- Trump is ineligible from appearing on Maine’s primary ballot, the state’s secretary of state ruled.
- The Colorado Supreme Court issued a similar ruling barring Trump from the election last week.
- Maine’s secretary of state, who is a Democrat, issued a 34-page ruling on her decision Thursday.
Maine’s secretary of state issued a Thursday decision ruling former President Donald Trump is ineligible to appear on the state’s primary ballot because of his ties to the January 6, 2021 insurrection.
Maine is the second state to try and ban Trump from the coming 2024 primary election following a landmark Colorado Supreme Court decision that did the same last week.
Shenna Bellows, Maine’s secretary of state and a Democrat, issued a 34-page decision explaining her reasoning for barring Trump from the ballot after hearing three different complaints challenging his credibility earlier this month.
In her decision, Bellows cited Section 3 of the Fourteenth Amendment, the same section used in the 4-3 Colorado court decision, which states that anyone who “engaged in insurrection or rebellion” against the US Constitution cannot hold office.
A spokesperson for Trump released a statement soon after the decision was published, accusing Bellows of being a “virulent leftists” and “hyper-partisan Biden-supporting Democrat.”
“We are witnessing, in real-time, the attempted theft of an election and the disenfranchisement of the American voter.

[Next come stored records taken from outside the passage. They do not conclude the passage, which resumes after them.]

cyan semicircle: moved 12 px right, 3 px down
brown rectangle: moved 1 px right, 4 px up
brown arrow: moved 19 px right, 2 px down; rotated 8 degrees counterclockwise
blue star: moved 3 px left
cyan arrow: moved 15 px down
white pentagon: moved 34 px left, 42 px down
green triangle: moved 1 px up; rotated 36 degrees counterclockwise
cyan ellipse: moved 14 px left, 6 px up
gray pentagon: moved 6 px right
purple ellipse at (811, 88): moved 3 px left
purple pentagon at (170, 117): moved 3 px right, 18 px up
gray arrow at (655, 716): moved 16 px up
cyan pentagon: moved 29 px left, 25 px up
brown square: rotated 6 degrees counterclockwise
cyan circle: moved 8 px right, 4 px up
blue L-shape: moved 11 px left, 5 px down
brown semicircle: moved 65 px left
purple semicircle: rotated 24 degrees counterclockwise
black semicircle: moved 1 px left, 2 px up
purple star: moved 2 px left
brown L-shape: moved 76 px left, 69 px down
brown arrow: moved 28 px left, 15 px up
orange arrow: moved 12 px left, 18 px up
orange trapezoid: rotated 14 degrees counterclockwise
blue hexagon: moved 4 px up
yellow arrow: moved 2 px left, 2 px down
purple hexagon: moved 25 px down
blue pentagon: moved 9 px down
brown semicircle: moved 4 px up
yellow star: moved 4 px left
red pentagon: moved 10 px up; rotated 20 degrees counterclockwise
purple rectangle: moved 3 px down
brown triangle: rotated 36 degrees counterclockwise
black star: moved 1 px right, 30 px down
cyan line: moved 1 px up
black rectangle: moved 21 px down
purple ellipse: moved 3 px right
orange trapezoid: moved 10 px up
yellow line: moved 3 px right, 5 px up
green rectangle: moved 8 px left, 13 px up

Democrats in blue states are recklessly and un-Constitutionally suspending the civil rights of the American voters by attempting to summarily remove President Trump’s name from the ballot,” the statement said.
Bellows’s ruling came less than two weeks after the Colorado Supreme Court moved to disqualify Trump from the state’s primary ballots.
Neither rulings will immediately go into effect. The Colorado Supreme Court stayed its decision until January, allowing the Trump campaign time for an appeal. And Bellows said in her ruling that the decision could not be enforced until after the Supreme Court’s final say.
Trump has said he plans to appeal the Colorado decision to the US Supreme Court.
“While I am cognizant of the fact that my decision could soon be rendered a nullity by a decision of the United States Supreme Court,” Bellows wrote, “that possibility does not relieve me of my responsibility to act.”
The decision to remove a candidate who remains the top runner of the Republican Party represents an extraordinary move by states that even some Democrats, including California Gov. Gavin Newsom, have expressed concerns about.
No presidential candidate in history has been barred from running under the 14th amendment.
On Wednesday, the Michigan Supreme Court ruled that Trump is eligible to appear on the state’s primary ballot. However, the court left room for a challenge that could remove Trump from the ballot during the general election.